Вспоминая это, Сталин даже усмехнулся. «Не повезло им». Дальше больше… То паровоз ломался, то колёсные подшипники на вагонах плавились, то рельсы от низкой температуры лопались… А тут ещё после Саратова из-за гололёда нарушилась закрытая телефонная ВЧ-связь…
Совсем стемнело. Сталин продолжал смотреть в окно.
«Лаврентий разбёрётся, конечно. Своё дело знает… – размышлял Сталин. – Дальше Баку… Там самолёт… И Тегеран… Надеюсь, Берия там всё предусмотрел», и тихо произнёс: – Нужен второй фронт.
В звуконепроницаемом салоне было тихо и жарко. Едва слышно урчал вытяжной вентилятор. Окна, кроме одного, подле которого стоял Сталин, были задрапированы плотными шторами. Настенные, двух рожковые светильники мягко освещали пространство вагона – Иосиф Виссарионович не любил яркого света.
Сталин расстегнул верхнюю пуговицу френча, затем, не спеша задёрнув штору, сел за стол, намертво привинченный к полу.
За столо, боясь нарушить размышления Верховного, сидели Молотов и Ворошилов – члены делегации, направляющейся в Тегеран для переговоров с президентом США и премьер-министром Великобритании. В салоне также находился, не рискнувший сесть за общий стол, генерал Штеменко74.

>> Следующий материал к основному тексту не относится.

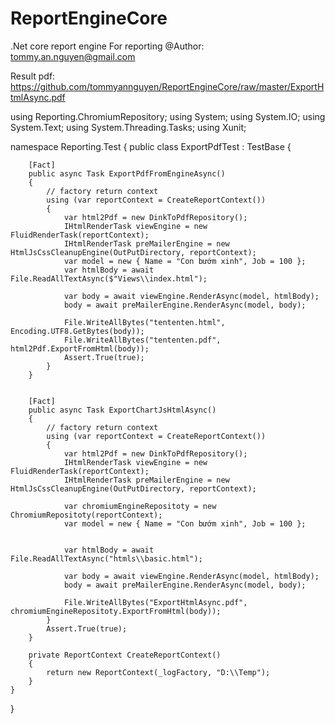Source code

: ﻿# ReportEngineCore
.Net core report engine
For reporting 
@Author: tommy.an.nguyen@gmail.com

Result pdf: 
https://github.com/tommyannguyen/ReportEngineCore/raw/master/ExportHtmlAsync.pdf

using Reporting.ChromiumRepository;
using System;
using System.IO;
using System.Text;
using System.Threading.Tasks;
using Xunit;

namespace Reporting.Test
{
    public class ExportPdfTest : TestBase
    {

        [Fact]
        public async Task ExportPdfFromEngineAsync()
        {
            // factory return context
            using (var reportContext = CreateReportContext())
            {
                var html2Pdf = new DinkToPdfRepository();
                IHtmlRenderTask viewEngine = new FluidRenderTask(reportContext);
                IHtmlRenderTask preMailerEngine = new HtmlJsCssCleanupEngine(OutPutDirectory, reportContext);
                var model = new { Name = "Con bướm xinh", Job = 100 };
                var htmlBody = await File.ReadAllTextAsync($"Views\\index.html");

                var body = await viewEngine.RenderAsync(model, htmlBody);
                body = await preMailerEngine.RenderAsync(model, body);

                File.WriteAllBytes("tententen.html", Encoding.UTF8.GetBytes(body));
                File.WriteAllBytes("tententen.pdf", html2Pdf.ExportFromHtml(body));
                Assert.True(true);
            }
        }


        [Fact]
        public async Task ExportChartJsHtmlAsync()
        {
            // factory return context
            using (var reportContext = CreateReportContext())
            {
                var html2Pdf = new DinkToPdfRepository();
                IHtmlRenderTask viewEngine = new FluidRenderTask(reportContext);
                IHtmlRenderTask preMailerEngine = new HtmlJsCssCleanupEngine(OutPutDirectory, reportContext);

                var chromiumEngineRepositoty = new ChromiumRepositoty(reportContext);
                var model = new { Name = "Con bướm xinh", Job = 100 };


                var htmlBody = await File.ReadAllTextAsync("htmls\\basic.html");

                var body = await viewEngine.RenderAsync(model, htmlBody);
                body = await preMailerEngine.RenderAsync(model, body);
                
                File.WriteAllBytes("ExportHtmlAsync.pdf", chromiumEngineRepositoty.ExportFromHtml(body));
            }
            Assert.True(true);
        }

        private ReportContext CreateReportContext()
        {
            return new ReportContext(_logFactory, "D:\\Temp");
        }
    }
}

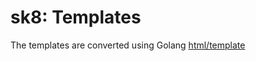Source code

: # sk8: Templates

The templates are converted using Golang [html/template][tmpl]

[tmpl]: https://golang.org/pkg/html/template/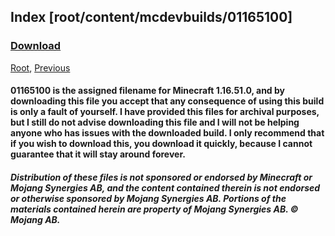 
## Index [root/content/mcdevbuilds/01165100]
### [Download](https://github.com/Kee7702/Kee7702.github.io/releases/download/resbin/mcwin10devbuild01165100.zip)
[Root](/), [Previous](.././mcdevbuilds)
#### 01165100 is the assigned filename for Minecraft 1.16.51.0, and by downloading this file you accept that any consequence of using this build is only a fault of yourself. I have provided this files for archival purposes, but I still do not advise downloading this file and I will not be helping anyone who has issues with the downloaded build. I only recommend that if you wish to download this, you download it quickly, because I cannot guarantee that it will stay around forever.
##### Distribution of these files is not sponsored or endorsed by Minecraft or Mojang Synergies AB, and the content contained therein is not endorsed or otherwise sponsored by Mojang Synergies AB. Portions of the materials contained herein are property of Mojang Synergies AB. © Mojang AB.
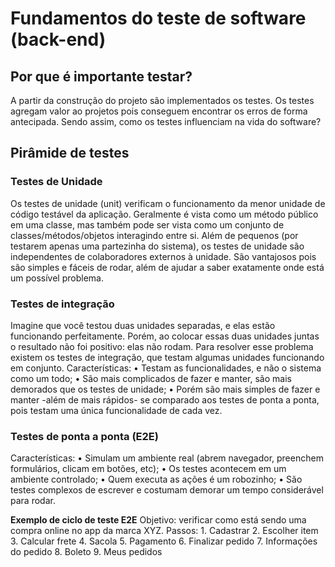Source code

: # Fundamentos do teste de software (back-end)

## Por que é importante testar?
A partir da construção do projeto são implementados os testes. Os testes agregam valor ao projetos pois conseguem encontrar os erros de forma antecipada.
Sendo assim, como os testes influenciam na vida do software?

## Pirâmide de testes
### Testes de Unidade
Os testes de unidade (unit) verificam o funcionamento da menor unidade de código testável da aplicação. Geralmente é vista como um método público em uma classe, mas também pode ser vista como um conjunto de classes/métodos/objetos interagindo entre si.
Além de pequenos (por testarem apenas uma partezinha do sistema), os testes de unidade são independentes de colaboradores externos à unidade. São vantajosos pois são simples e fáceis de rodar, além de ajudar a saber exatamente onde está um possível problema.

### Testes de integração
Imagine que você testou duas unidades separadas, e elas estão funcionando perfeitamente. Porém, ao colocar essas duas unidades juntas o resultado não foi positivo: elas não rodam. Para resolver esse problema existem os testes de integração, que testam algumas unidades funcionando em conjunto.
Características:
	• Testam as funcionalidades, e não o sistema como um todo;
	• São mais complicados de fazer e manter, são mais demorados que os testes de unidade;
	• Porém são mais simples de fazer e manter -além de mais rápidos- se comparado aos testes de ponta a ponta, pois testam uma única funcionalidade de cada vez.


### Testes de ponta a ponta (E2E)
Características:
	• Simulam um ambiente real (abrem navegador, preenchem formulários, clicam em botões, etc);
	• Os testes acontecem em um ambiente controlado;
	• Quem executa as ações é um robozinho;
	• São testes complexos de escrever e costumam demorar um tempo considerável para rodar.

**Exemplo de ciclo de teste E2E** 
Objetivo: verificar como está sendo uma compra online no app da marca XYZ.
Passos:
	1. Cadastrar
	2. Escolher item
	3. Calcular frete
	4. Sacola
	5. Pagamento
	6. Finalizar pedido
	7. Informações do pedido
	8. Boleto
	9. Meus pedidos



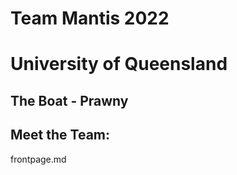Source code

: # Team Mantis 2022
# University of Queensland


## The Boat - Prawny

## Meet the Team:

frontpage.md
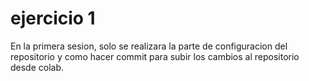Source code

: # ejercicio 1

En la primera sesion, solo se realizara la parte de configuracion del repositorio y como hacer commit para subir los cambios al repositorio desde colab.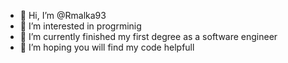 - 👋 Hi, I’m @Rmalka93
- 👀 I’m interested in progrminig
- 🌱 I’m currently finished my first degree as a software engineer
- 💞️ I’m hoping you will find my code helpfull


<!---
Rmalka93/Rmalka93 is a ✨ special ✨ repository because its `README.md` (this file) appears on your GitHub profile.
You can click the Preview link to take a look at your changes.
--->
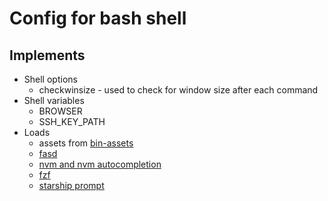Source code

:Config for bash shell
=====================

Implements
----------

 * Shell options
   * checkwinsize - used to check for window size after each command
 * Shell variables
   * BROWSER
   * SSH_KEY_PATH
 * Loads
   * assets from [bin-assets](https://gitlab.com:kaineer/bin-assets)
   * [fasd](https://github.com/clvv/fasd)
   * [nvm and nvm autocompletion](https://github.com/nvm-sh/nvm)
   * [fzf](https://github.com/junegunn/fzf)
   * [starship prompt](https://starship.rs/)

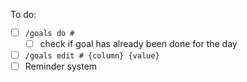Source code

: To do:

- [ ] `/goals do #`
    - [ ] check if goal has already been done for the day
- [ ] `/goals edit # {column} {value}`
- [ ] Reminder system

Боясь лишний раз пошевелиться, генерал мучительно повторял про себя текст последней фронтовой сводки, мысленно сверяя её с картой, что лежала рядом с ним.
Услышав фразу Хозяина75 о Втором фронте, присутствующие насторожились. Однако, Сталин, садясь за стол, тему не стал развивать, и подчинённые успокоились.
На столе, вдоль которого стояли стулья с высокими спинками сверху затянутые белыми чехлами, лежали папки с документами и поверх, блестя глянцевой обложкой, американский журнал «Time», январского, 1943 года выпуска. На красочной обложке журнала фотография – «Человек года – Сталин».
Блеснувший яркой обложкой журнал привлёк внимание Верховного. Он взял его и раскрыл на помеченной им ранее странице.
В полной тишине, нарушаемой только едва слышимым перестуком колёс, Сталин углубился в чтение статьи, посвящённой ему – Сталину. На абзаце со словами «…только Иосиф Сталин в точности знает, как близко Россия подошла к поражению в 1942-м. И только Иосифу Сталину достоверно известно, что ему пришлось сделать, чтобы Россия это преодолела…», он с раздражением закрыл журнал, и тихо прошептал: – Писаки…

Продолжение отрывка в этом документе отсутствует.